Kids today don’t have a clue what we silver foxes had to come up with for entertainment. Notice, I said silver foxes, not senior citizens. Dang it. You are going to be in the same spot I’m in now — if you are lucky. The alternative sucks churchyard dirt.
When I was just a “Squirt Blossom,” my alias until I started school, I was enthralled and captivated with radio sequels. Two of my favorites were “The Shadow Knows,” and “Sgt. Preston of the Yukon.”
I did not get a program guide like we now have for TV or a smart remote that will take you ‘round the world. I memorized the times and stations. If a program was knocked off for a news flash or any other reason, I went into meltdown mode and pitched a Southern-fried hissy fit.
My routine was to go to my bedroom, shut the door, flop across my bed and settle down for a rip-roaring show enhanced with amazing sound effects to wake up my imagination.
The Shadow was a character created by Walter B. Gibson, one of the most famous of the pulp heroes of that age. Born Kent Allard, he assumed various identities for his crime fighting work, most notably that of Lamont Cranston.
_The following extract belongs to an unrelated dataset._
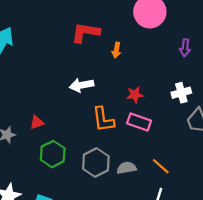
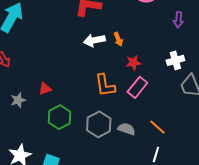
orange arrow: (116, 50) -> (118, 39), moved, turned -32
white arrow: (82, 85) -> (94, 40), moved
pink rectangle: (139, 122) -> (137, 87), turned -70
gray semicircle: (126, 168) -> (127, 129), turned 30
The very first thing you hear from this amazing radio drama will grab you by the gut and you gonna be hooked for the duration. “Who knows what evil lurks in the hearts of men? The Shadow knows!”
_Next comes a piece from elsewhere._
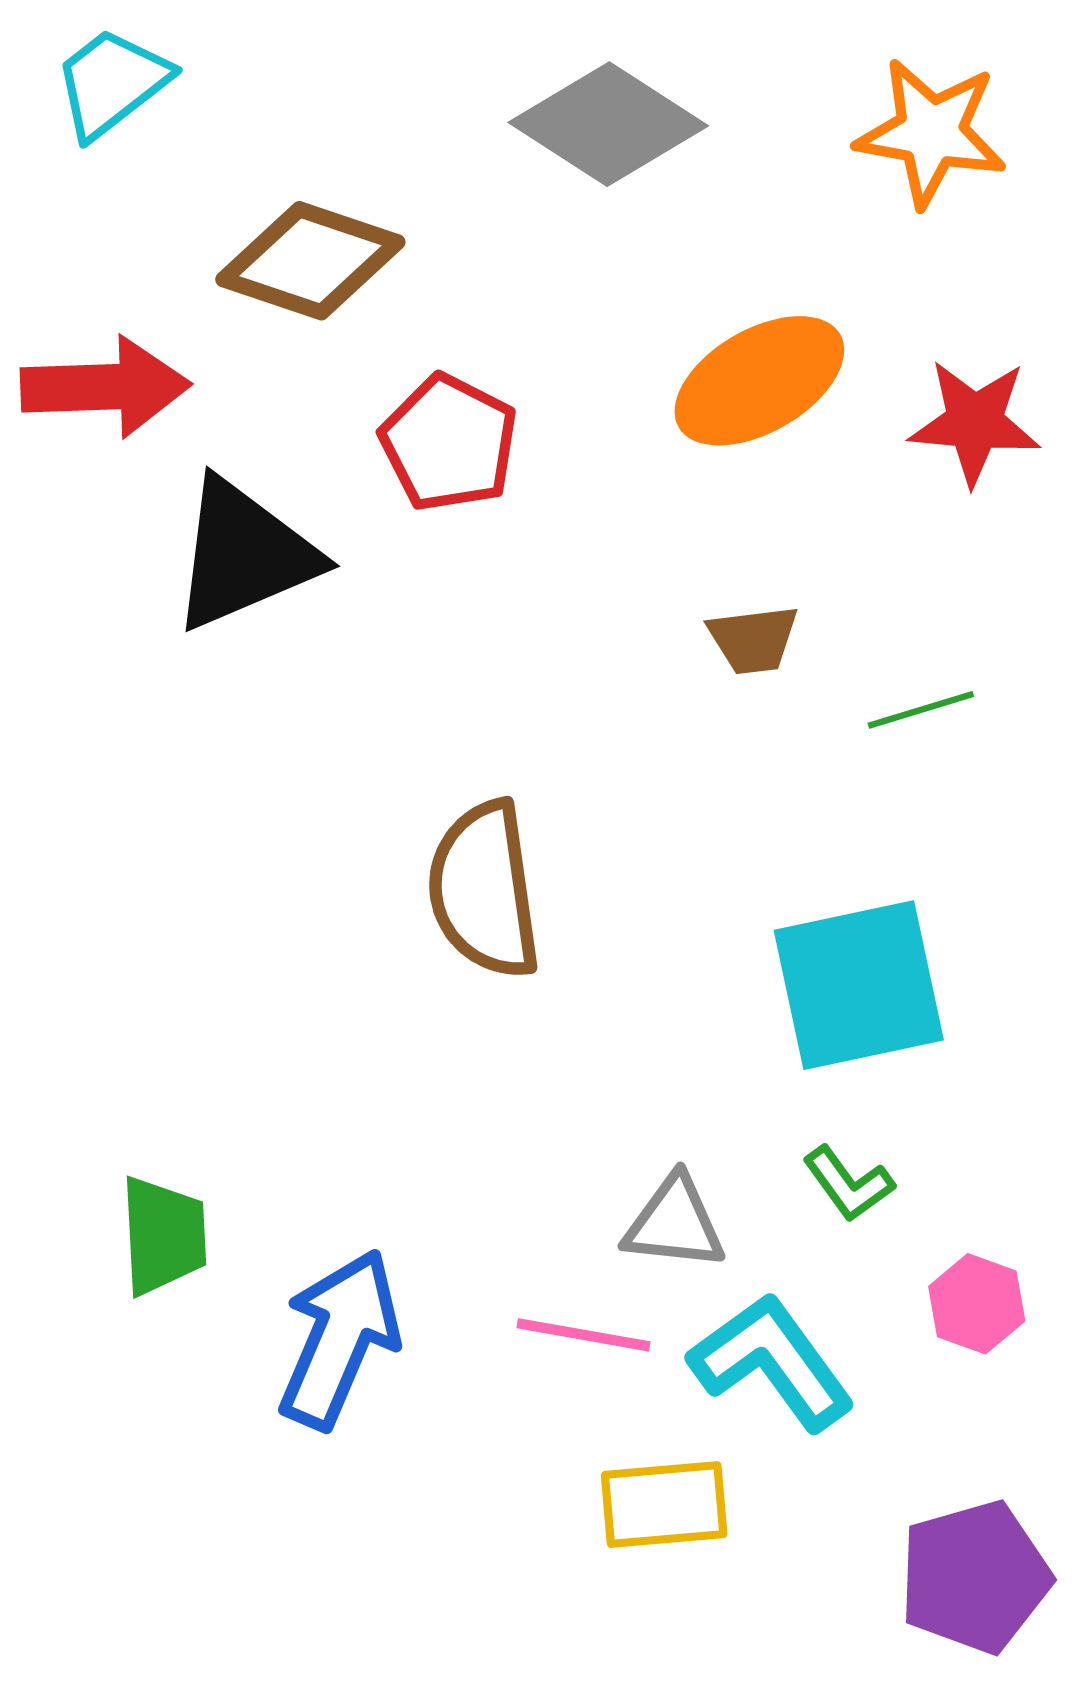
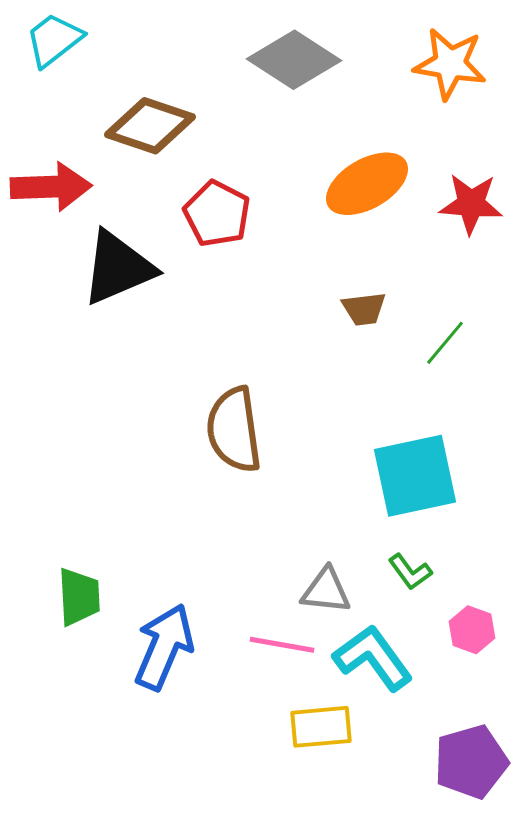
green line: (921, 710) -> (445, 343), turned -33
The Shadow originally started out by being named “Detective Story.” It was so captivating and popular that it was renamed “The Shadow.” It first aired in the late 1930s and ran until 1954. I have just dated myself. Oh, well.
A figure never seen, only heard, the Shadow was an invincible crime fighter. He possessed many gifts which enabled him to overcome any enemy. Besides his tremendous strength, he could defy gravity, speak any language, unravel any code and become invisible with his famous ability to “cloud men’s minds.” Our generation’s rendition of Super Hero. There may be movies out there today with lots of blood and gore for shock effect but I’m talking ’bout a super-duper dude with an attitude who’ll beat you down ’fore you know you’ve been hit.
The most beloved actor during the run of the show was Orson Welles with his compelling personality changes and distinctive voice. Don’t make ’em like that any more.
Along with his team of operatives, the Shadow battled adversaries with chilling names like The Black Master, Kings of Crime, The Five Chameleons, and, of course, The Red Menace.
Of course, the comic book publishers jumped on the bandwagon with The Shadow magazine, which followed the show’s huge success.
There were 325 issues of the Shadow graphic magazines, with each one a mini-novel. There were comic books, magazines, toys, games, cds, cassettes and books. Anything from Old-Time Radio rates high on the list of collectors and will bring top dollar.
Old-Time Radio is often called “OTR” and refers to radio shows who used professional actors to play in dramas, comedies, mystery shows, westerns and variety shows.
OTR fans used to be those people who grew up in the 1930’s, 40’s and 50’s but thanks to the internet, a whole new generation is falling in love with OTR. Yes, young and old alike love to download and listen to the radio shows of yesteryear. You are never too young to appreciate the talented actors and actresses from the golden age of radio. Old time radio cd’s and old time radio dvd’s as well as downloads have brought those classic programs into the high tech era.
And do you know what song you should cue up on your iPod when you do this? Link Wray’s 1964 guitar-based instrumental, “The Shadow Knows, from almost a hundred years ago.
Don’t even get me started on the sequel movie “The Shadow.” It didn’t come close to the nail-bitting drama that the OTR show gave us. It disappointed me. Even that altogether yummy Alex Baldwyn couldn’t pull it off.